= Christine Quinn-Brintnall =

American jurist

Christine Quinn-Brintnall (1951 – May 19, 2014) was an American jurist.

Quinn-Brintnall took office in November 2000 after being elected to the Washington State Court of Appeals, Division II, which covers Pierce County and 12 other counties. Between 2004 and 2007, she served as the court's chief judge.

==Election==
Quinn-Brintnall prevailed in the 2006 primary election against Beth Jenson.

==Cancer diagnosis and retirement==
In April 2013, the Washington state court system announced Quinn-Brintnall was undergoing treatment for the skin cancer melanoma. In October 2013, Quinn-Brintnall notified Washington Gov. Jay Inslee that she would step down in January 2014. "While I am disappointed that I will not be able to finish my third term, I am confident that the governor will appoint a replacement who will serve the people of Washington well", she explained.

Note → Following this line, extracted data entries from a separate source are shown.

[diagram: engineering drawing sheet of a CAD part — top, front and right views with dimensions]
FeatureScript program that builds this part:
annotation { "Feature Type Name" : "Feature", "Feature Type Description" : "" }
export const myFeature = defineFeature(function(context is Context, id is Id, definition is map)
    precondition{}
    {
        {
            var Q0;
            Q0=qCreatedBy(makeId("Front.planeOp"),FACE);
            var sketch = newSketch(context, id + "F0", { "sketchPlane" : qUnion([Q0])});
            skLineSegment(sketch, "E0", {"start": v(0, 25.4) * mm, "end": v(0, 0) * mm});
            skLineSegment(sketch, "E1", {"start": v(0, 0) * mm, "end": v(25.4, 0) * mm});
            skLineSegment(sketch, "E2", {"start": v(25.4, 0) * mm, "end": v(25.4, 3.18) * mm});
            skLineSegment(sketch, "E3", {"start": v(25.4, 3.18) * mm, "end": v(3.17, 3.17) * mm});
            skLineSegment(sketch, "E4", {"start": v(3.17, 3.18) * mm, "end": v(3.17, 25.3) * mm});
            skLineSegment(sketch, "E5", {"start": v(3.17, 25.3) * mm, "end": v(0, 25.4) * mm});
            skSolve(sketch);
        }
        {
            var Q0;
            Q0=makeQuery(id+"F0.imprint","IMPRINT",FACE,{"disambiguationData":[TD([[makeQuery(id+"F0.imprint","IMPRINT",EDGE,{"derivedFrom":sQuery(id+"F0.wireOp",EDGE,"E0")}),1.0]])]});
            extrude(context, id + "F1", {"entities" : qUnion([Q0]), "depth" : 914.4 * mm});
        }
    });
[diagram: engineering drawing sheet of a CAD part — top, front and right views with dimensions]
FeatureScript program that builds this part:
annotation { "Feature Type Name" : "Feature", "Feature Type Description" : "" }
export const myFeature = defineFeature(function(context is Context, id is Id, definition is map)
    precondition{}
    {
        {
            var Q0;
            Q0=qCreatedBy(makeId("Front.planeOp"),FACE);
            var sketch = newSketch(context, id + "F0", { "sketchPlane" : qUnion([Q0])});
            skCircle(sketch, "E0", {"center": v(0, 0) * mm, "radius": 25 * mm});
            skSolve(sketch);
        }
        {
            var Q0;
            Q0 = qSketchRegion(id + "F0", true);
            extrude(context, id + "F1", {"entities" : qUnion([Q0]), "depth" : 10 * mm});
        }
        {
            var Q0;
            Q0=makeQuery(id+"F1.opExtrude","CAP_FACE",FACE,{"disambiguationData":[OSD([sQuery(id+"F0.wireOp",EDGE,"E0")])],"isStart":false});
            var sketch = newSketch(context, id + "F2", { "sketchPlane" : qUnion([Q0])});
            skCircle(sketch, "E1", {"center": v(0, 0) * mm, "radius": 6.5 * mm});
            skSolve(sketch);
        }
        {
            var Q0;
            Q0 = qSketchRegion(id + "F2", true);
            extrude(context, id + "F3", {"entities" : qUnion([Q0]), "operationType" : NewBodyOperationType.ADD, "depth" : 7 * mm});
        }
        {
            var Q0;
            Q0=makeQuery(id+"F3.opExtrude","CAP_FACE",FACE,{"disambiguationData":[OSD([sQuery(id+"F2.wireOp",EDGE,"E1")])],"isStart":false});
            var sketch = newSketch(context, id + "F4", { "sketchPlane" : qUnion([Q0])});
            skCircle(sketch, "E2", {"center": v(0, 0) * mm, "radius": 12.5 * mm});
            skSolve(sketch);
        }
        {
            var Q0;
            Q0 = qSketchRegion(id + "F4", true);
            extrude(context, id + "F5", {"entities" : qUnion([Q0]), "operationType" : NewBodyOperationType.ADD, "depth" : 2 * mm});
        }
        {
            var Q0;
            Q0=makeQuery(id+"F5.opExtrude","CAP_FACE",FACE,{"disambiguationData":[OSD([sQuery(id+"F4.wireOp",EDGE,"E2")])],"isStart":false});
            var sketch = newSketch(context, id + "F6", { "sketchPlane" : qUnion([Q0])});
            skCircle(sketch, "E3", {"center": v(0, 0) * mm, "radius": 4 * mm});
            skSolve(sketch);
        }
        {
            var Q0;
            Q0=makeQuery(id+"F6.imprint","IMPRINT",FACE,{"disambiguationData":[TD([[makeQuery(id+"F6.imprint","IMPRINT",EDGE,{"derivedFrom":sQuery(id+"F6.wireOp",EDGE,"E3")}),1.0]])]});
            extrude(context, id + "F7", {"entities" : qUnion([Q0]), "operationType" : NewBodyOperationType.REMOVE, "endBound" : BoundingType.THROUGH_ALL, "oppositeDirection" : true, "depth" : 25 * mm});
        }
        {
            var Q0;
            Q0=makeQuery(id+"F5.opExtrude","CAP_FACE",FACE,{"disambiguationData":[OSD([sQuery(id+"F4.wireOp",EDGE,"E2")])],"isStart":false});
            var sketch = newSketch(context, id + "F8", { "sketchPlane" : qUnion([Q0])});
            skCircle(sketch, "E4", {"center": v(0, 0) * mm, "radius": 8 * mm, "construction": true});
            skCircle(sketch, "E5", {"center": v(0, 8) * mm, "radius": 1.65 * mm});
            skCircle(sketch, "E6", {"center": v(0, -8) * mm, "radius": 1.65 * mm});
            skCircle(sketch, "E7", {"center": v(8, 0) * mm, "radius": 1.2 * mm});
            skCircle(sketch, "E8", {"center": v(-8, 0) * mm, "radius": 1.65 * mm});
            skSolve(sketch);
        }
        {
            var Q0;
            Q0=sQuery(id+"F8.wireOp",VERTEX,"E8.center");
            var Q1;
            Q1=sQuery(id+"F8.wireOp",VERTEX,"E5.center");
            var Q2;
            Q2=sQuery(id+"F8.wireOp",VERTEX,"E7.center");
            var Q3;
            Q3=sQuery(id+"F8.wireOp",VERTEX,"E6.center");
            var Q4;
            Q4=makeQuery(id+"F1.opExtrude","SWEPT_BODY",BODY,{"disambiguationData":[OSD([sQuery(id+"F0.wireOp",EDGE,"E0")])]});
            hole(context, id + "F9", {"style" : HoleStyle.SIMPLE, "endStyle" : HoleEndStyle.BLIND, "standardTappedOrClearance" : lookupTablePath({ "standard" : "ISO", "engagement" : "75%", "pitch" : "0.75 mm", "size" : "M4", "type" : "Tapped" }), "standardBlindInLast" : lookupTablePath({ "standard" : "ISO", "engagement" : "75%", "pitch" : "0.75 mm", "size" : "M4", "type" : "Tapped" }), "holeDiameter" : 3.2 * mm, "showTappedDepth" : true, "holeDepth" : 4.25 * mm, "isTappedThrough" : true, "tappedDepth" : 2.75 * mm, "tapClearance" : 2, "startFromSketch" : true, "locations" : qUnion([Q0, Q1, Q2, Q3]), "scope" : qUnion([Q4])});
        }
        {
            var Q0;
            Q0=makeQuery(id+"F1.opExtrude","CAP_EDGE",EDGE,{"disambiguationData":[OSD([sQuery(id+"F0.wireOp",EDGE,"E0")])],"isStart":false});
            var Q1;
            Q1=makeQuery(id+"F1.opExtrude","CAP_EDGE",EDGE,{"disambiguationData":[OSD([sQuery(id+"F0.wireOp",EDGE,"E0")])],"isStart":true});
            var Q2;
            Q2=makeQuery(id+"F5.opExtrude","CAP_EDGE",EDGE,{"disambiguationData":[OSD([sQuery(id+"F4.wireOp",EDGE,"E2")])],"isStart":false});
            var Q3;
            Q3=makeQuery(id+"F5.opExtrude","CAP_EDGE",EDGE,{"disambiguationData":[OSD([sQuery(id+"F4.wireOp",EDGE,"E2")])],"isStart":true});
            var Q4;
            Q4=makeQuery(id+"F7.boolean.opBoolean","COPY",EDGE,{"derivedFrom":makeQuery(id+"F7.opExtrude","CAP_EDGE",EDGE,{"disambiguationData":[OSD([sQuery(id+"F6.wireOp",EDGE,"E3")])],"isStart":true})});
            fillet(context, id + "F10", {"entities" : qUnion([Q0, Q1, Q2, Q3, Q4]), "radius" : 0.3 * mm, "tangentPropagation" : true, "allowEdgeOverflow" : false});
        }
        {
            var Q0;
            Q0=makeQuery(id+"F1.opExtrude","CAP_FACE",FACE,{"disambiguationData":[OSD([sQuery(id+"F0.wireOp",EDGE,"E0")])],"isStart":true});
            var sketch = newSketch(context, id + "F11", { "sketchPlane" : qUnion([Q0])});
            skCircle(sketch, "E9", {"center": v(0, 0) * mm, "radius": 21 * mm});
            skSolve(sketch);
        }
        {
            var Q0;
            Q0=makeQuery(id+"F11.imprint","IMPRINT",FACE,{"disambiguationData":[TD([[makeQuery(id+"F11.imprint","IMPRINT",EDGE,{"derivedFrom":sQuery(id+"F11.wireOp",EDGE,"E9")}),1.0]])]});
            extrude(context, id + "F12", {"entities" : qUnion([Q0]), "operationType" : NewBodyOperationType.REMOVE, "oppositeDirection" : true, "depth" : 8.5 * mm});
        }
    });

==Professional background==

Raised in Astoria, Oregon, she lived in Pierce County since 1973. She received a B.A. degree from The Evergreen State College and a Juris Doctor degree from the University of Puget Sound (1980), now Seattle University Law School. At UPS she served on Law Review, was named Outstanding Woman Law Student for two years, and graduated with honors.

Quinn-Brintnall was an experienced trial attorney and appellate attorney. Before being elected to the bench, she worked for 15 years in criminal law and six years in public civil law. She argued many cases before the Court of Appeals and the state Supreme Court, including 97 published cases that set precedent.

While still in law school, Quinn-Brintnall worked for King County, Washington, as a Rule 9 intern on felony prosecutions and appeals. After completing law school, she clerked for Judge James A. Andersen at the Court of Appeals, Division I, and then worked for King County as a deputy prosecuting attorney.

For Pierce County government, Quinn-Brintnall was chief criminal deputy (1983–1986) under prosecuting attorney William Griffies and then senior criminal prosecutor and head of the appeals unit (1986–94) under prosecuting attorney John Ladenburg. In 1994 she moved into the civil division of the Pierce County Prosecuting Attorney's Office. She worked there for six years on a variety of civil topics, including annexations, incorporations, land use, contracts, bankruptcy, elder care, juvenile law, labor law, and privacy issues.

==Community affairs and personal life==
Active in community affairs, Quinn-Brintnall served on the boards of the Emergency Food Network, Werlin Reading Teams, and Tacoma Youth Symphony. She supported the Christian Brotherhood Academy and serves on its advisory committee. She completed a three-year term on the vestry of St. Matthew Episcopal Church. She had been a volunteer reading tutor in the Tacoma public schools for five years. For relaxation, she played flute and piano.

Quinn-Brintnall had two grown sons, Lincoln and Collin Quinn-Brintnall. Her husband, Matt Temmel, recently retired from his job as a Pierce County performance audit coordinator. His sons are Mark and Dominic Temmel.

==Death==
Quinn-Brintnall died on May 19, 2014.